• [TEXTE À LIRE]:
==================================================

La Haute Cour demande une explication sur l’interdiction des manifestations
Les juges remettent en question le pouvoir de l'Etat en la matière ; l'organisation anti-Netanyahu salue une "étape importante pour la démocratie et l'Etat de droit en Israël"
Mercredi, la Haute Cour de justice a ordonné au gouvernement d’expliquer pourquoi une loi d’urgence controversée sur le coronavirus permettant au gouvernement de limiter les protestations n’a pas été annulée.
La décision de la cour est intervenue alors même que les restrictions controversées sur les manifestations ont expiré mardi soir et n’ont pas été renouvelées par le gouvernement.
La cour a contesté les prémisses de la loi, réprimandant le Parlement de l’avoir adoptée le mois dernier malgré le manque de données sur le nombre d’infections survenues lors des manifestations anti-gouvernementales de ces derniers mois.
Elle a remis en question l’autorité du gouvernement à inclure une interdiction générale des manifestations de masse.
Israël a imposé un confinement national avant les fêtes de fin d’année le mois dernier pour contenir l’épidémie de coronavirus, qui a atteint à un moment donné quelque 9 000 cas par jour. Le gouvernement a depuis déclaré l’état d’urgence, limitant tous les rassemblements publics, y compris les protestations et les prières, à un kilomètre du domicile.
Le panel de juges – la présidente de la Cour suprême Esther Hayut et les juges Hanan Melcer et Neil Hendel – a déclaré que la réponse de l’État et les discussions qui s’ensuivront auront lieu devant un panel de neuf juges.
Le Mouvement pour un gouvernement de qualité, l’un des groupes qui ont déposé la requête auprès de la Haute Cour, a salué l’ordonnance du tribunal.

==================================================

• [DONNÉES À EXAMINER]:
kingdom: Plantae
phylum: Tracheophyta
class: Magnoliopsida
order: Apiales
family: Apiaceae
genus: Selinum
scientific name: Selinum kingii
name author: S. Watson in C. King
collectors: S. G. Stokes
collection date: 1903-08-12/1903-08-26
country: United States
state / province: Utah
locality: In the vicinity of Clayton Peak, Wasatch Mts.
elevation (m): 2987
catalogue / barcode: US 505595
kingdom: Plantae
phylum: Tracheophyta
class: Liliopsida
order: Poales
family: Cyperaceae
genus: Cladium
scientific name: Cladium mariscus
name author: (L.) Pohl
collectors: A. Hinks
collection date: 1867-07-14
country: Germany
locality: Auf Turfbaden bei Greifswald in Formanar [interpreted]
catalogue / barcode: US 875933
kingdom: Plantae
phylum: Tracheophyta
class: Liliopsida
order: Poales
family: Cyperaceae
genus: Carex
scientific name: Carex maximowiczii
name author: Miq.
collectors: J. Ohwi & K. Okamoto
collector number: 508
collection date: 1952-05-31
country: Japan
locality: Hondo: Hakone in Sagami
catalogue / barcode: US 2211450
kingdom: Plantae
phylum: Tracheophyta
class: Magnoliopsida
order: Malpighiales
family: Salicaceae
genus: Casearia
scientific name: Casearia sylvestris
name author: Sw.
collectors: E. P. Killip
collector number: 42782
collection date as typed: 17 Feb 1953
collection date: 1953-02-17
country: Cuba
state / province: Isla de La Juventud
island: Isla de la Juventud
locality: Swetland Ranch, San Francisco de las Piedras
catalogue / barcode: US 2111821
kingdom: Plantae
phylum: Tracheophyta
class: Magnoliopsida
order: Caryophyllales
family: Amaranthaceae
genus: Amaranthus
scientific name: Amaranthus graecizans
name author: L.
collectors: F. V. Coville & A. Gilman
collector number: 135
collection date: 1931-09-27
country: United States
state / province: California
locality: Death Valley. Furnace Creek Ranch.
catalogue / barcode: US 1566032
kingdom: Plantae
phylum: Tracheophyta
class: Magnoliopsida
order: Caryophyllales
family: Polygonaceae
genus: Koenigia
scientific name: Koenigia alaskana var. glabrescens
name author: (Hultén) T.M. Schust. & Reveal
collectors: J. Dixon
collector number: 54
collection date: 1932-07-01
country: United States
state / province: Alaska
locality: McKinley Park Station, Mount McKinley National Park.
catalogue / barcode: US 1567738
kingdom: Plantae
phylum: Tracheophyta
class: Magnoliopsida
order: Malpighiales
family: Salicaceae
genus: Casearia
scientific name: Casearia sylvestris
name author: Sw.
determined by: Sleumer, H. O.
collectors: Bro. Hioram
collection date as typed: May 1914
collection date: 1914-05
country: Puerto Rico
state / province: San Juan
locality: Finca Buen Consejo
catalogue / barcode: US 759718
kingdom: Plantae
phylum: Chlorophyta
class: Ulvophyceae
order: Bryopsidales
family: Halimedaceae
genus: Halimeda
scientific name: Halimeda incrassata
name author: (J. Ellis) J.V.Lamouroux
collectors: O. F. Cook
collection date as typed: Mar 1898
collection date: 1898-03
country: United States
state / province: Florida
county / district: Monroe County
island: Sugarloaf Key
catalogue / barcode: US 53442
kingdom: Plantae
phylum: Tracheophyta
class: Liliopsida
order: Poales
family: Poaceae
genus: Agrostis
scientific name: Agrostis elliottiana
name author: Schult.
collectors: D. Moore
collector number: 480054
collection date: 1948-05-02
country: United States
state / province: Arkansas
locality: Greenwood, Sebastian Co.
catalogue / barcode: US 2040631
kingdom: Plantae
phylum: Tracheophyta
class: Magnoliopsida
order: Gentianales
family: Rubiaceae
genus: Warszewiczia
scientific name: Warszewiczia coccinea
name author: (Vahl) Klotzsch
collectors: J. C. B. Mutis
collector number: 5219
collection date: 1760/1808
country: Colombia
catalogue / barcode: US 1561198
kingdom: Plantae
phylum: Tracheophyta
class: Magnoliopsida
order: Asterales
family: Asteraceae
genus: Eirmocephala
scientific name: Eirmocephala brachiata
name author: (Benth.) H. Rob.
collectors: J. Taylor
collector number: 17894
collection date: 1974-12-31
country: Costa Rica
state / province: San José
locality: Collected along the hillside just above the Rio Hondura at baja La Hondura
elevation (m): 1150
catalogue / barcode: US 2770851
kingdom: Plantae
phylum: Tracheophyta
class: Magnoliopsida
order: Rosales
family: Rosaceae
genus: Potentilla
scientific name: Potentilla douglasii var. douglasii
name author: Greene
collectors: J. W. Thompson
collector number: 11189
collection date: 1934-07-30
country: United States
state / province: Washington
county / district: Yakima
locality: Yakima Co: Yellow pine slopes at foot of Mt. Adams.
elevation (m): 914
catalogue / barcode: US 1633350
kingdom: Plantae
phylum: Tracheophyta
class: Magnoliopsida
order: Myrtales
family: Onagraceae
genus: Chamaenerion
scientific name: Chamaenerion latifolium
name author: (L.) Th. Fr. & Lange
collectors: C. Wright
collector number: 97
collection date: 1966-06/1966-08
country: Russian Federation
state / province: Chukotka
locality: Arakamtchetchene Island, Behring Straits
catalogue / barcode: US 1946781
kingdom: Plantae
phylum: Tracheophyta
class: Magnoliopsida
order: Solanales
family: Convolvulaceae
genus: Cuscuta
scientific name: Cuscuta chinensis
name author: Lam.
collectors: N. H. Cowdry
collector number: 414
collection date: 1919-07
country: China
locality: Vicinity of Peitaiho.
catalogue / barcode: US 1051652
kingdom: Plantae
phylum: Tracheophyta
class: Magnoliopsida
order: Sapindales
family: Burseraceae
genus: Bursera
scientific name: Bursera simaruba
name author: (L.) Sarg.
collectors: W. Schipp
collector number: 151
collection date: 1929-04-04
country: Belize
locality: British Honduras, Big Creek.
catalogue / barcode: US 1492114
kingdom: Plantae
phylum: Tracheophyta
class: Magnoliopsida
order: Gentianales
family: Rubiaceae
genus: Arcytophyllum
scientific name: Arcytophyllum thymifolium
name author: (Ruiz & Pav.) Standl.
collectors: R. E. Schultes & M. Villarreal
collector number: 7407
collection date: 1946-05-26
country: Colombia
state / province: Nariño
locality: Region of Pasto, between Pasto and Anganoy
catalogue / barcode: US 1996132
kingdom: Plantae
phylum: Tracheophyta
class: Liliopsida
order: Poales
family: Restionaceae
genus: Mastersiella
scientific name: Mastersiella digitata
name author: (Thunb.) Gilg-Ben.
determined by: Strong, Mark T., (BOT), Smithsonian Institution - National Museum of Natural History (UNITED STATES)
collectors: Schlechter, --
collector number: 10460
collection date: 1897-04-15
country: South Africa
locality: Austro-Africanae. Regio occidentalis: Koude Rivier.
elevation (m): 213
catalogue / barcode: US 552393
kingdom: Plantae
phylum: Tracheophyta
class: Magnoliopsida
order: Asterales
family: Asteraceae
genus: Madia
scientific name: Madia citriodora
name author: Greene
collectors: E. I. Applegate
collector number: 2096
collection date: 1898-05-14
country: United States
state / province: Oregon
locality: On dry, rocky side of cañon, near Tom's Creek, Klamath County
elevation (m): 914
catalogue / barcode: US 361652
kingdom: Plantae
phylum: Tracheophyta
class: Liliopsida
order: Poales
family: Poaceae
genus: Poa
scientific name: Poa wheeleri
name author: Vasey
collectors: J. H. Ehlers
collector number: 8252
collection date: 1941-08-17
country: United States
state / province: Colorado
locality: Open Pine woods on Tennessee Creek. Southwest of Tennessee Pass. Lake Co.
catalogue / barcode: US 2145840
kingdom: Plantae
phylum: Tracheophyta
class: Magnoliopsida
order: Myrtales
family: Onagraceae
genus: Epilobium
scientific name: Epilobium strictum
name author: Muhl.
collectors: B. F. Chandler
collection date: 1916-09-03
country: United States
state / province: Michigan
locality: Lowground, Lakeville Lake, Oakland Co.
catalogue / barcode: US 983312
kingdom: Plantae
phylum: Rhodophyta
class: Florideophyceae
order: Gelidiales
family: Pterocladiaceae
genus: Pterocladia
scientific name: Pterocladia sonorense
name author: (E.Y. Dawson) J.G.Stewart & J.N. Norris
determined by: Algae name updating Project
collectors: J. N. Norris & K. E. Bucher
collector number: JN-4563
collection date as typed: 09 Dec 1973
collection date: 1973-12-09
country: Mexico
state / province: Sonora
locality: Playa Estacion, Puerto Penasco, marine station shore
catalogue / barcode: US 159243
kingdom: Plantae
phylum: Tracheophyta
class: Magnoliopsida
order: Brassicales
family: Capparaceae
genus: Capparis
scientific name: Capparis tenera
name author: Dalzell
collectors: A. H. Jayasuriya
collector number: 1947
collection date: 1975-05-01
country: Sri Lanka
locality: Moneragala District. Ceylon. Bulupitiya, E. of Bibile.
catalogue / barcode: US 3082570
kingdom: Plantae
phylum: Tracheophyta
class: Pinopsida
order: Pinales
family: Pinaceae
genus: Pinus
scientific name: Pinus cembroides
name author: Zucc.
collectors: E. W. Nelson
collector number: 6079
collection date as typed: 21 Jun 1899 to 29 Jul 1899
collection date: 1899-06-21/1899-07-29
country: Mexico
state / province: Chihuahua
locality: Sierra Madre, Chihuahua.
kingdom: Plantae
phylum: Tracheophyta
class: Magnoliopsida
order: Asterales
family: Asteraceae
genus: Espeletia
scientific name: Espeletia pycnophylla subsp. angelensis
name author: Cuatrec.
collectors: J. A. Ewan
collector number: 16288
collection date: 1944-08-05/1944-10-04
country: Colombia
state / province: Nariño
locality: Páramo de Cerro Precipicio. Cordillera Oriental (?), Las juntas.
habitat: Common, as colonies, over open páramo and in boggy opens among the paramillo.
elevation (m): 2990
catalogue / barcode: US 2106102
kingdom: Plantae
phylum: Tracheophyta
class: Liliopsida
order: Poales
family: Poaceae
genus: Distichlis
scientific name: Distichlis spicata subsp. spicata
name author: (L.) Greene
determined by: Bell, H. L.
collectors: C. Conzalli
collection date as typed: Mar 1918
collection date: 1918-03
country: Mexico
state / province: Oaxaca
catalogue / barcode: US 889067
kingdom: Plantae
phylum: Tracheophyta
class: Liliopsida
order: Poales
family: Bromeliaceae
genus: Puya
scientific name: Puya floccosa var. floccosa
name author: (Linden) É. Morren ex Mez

==================================================

• [À PARTIR DU TEXTE]:
(1) Donnez les noms des juges qui composent le panel mentionné dans l'article sur l'interdiction des manifestations.
(2) Poursuivez l'article sur l'interdiction des manifestations après sa dernière phrase.

• [RÉPONSES]:
(1) Esther Hayut, Hanan Melcer, Neil Hendel

(2)
« C’est un pas de géant et important pour la démocratie et l’Etat de droit en Israël », a déclaré le groupe. « Alors que les responsables politiques essayaient de réprimer les protestations, la cour est venue les remettre à leur place et ne les a pas laissés nuire à la liberté de protester ».
Le groupe a également demandé à la police d’annuler les amendes infligées aux manifestants pour infraction aux règles de confinement.
La décision de l’État est intervenue en réponse aux pétitions de plusieurs groupes antigouvernementaux contre les limitations.
Le gouvernement a informé la Cour suprême, lundi soir, qu’il ne prolongerait pas les mesures d’urgence controversées qui avaient interdit les rassemblements massifs anti-Netanyahu.
Les groupes à la tête du mouvement anti-Netanyahu – qu’ils dénoncent pour ses mises en examen pour corruption et pour sa mauvaise réponse présumée à la pandémie – ont salué la nouvelle de la non-prolongation des mesures d’urgence.
Le mouvement des « Drapeaux noirs » a fait savoir que ses activistes retourneraient manifester aux abords de la résidence du Premier ministre à Jérusalem, un lieu qui a été au cœur du mouvement de protestation avant que les restrictions ne soient imposées.
Le groupe du « Ministère du Crime » a lui aussi fait savoir que ses militants se donneraient rendez-vous au même endroit dans la soirée de samedi.
« La réponse apportée par l’Etat est un signe annonciateur de la fin du confinement politique et de la fin des régulations dictatoriales », a-t-il commenté.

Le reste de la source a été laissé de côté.